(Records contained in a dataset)
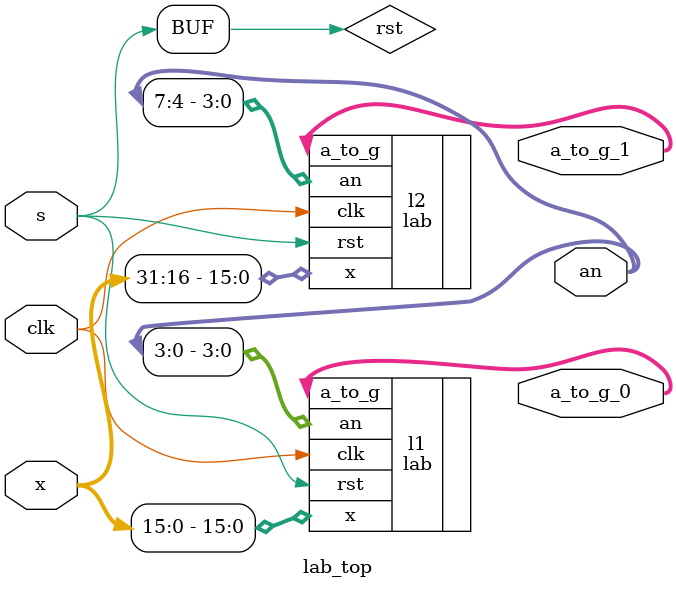
<source format=v>
`timescale 1ns / 1ps


module lab_top(
    input clk,
    input s,
    input [31:0] x,
    output [6:0] a_to_g_0,
    output [6:0] a_to_g_1,
    output [7:0] an
    );
    wire rst;
    assign rst = s;

    
    lab l1 (.x(x[15:0]),
    .clk(clk),
    .rst(rst),
    .a_to_g(a_to_g_0),
    .an(an[3:0])
    );
    lab l2(.x(x[31:16]),
     .clk(clk),
    .rst(rst),
    .a_to_g(a_to_g_1),
    .an(an[7:4])
    );
endmodule


</source>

Task details » What is the number of lines above that contain the string "output"? Answer with the number alone.

Response to the task » 3